Vision From the Ground Up | Sojourners

Vision From the Ground Up

The aboriginal leader took his food and walked some distance away from the small crowd that assembled for lunch at a community site run by the indigenous people in western Australia. He sat alone on the ground and began to eat his meal.

I followed the tribal elder out onto the dusty red earth, where he invited me to sit with him. We had been speaking earlier about the life of the community there, the projects the people were undertaking, and his determination to pass on a way of life to the young. Now he began to talk about what it means to be an Australian aboriginal.
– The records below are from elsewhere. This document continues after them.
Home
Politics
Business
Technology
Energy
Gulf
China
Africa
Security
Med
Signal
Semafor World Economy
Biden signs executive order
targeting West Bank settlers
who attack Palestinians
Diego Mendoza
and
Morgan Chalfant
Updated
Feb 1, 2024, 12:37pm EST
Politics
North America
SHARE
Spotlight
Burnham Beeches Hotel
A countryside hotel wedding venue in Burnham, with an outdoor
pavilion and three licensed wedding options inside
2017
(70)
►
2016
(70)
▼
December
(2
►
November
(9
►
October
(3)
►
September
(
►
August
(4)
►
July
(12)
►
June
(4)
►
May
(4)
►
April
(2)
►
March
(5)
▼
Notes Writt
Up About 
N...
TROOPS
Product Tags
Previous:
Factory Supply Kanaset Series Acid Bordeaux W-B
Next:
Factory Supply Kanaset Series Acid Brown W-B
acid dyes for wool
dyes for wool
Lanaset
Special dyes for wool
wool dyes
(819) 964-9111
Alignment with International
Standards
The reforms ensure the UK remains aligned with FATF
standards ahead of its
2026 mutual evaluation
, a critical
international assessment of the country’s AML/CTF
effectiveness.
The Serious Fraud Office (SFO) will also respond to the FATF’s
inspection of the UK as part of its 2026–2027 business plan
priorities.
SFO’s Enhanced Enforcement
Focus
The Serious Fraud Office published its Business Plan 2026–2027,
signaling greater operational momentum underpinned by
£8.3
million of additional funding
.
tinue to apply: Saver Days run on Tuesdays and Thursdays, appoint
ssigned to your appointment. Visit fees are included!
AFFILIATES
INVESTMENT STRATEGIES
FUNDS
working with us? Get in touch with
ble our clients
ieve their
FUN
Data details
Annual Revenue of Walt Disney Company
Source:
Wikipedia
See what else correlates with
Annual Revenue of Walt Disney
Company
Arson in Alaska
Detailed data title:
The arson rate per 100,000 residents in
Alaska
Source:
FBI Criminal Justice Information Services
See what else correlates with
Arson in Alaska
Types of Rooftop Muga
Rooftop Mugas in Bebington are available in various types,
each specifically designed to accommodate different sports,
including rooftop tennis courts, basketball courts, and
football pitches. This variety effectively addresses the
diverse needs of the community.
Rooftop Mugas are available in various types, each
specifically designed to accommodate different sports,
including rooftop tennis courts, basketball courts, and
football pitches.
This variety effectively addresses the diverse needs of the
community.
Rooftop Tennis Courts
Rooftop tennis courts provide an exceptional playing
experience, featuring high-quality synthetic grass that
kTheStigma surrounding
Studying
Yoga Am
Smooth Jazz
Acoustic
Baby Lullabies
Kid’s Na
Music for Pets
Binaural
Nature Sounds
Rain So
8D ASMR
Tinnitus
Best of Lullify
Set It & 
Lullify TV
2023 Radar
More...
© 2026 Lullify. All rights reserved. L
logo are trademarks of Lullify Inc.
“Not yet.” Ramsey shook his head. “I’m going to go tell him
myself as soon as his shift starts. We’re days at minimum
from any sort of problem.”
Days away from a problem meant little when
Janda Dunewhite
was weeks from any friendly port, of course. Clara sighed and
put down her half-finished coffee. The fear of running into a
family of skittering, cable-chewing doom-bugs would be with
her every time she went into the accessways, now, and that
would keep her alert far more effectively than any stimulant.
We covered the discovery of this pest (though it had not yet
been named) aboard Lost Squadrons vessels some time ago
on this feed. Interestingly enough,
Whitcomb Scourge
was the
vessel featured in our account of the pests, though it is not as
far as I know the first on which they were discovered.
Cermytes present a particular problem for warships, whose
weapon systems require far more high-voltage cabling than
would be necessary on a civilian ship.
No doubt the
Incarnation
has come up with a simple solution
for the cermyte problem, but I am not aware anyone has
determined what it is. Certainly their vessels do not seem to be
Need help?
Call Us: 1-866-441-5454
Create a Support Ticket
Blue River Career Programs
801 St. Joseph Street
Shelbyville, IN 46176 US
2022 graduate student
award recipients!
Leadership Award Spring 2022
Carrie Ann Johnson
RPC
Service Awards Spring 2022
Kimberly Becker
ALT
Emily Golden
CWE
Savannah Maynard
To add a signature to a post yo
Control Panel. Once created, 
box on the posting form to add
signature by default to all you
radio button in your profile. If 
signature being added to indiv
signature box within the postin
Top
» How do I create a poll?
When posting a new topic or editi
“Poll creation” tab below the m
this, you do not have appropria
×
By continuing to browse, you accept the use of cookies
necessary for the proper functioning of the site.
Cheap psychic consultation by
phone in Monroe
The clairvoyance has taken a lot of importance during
He reached down and put his hand on the ground beneath us. "The earth is our mother," he said. Then, putting his hand on his chest, he continued, "I can feel the earth in my bones, in my flesh, and in the blood moving through my body." Our lives depend on the earth, he told me, and we also must depend on each other. "That's why we share what we have with one another. There is no one here who goes without. We would not let that happen."

Relationship to the earth and a communal way of life are at the heart of Australian aboriginal spirituality. And it is still there, despite the genocidal consequences of 200 years of white settlement. One finds it most clearly in the "grandfathers and grandmothers" who provide community leadership by telling the stories of the "dreamtime" and passing on the memory and traditions of the aboriginal people to the next generation.

The grandfather who I sat with on the ground told me that aboriginals are a spiritual people, and their spirituality is essential to life itself. Without it, they would surely die. It seemed to him that most white people have a very different spirituality.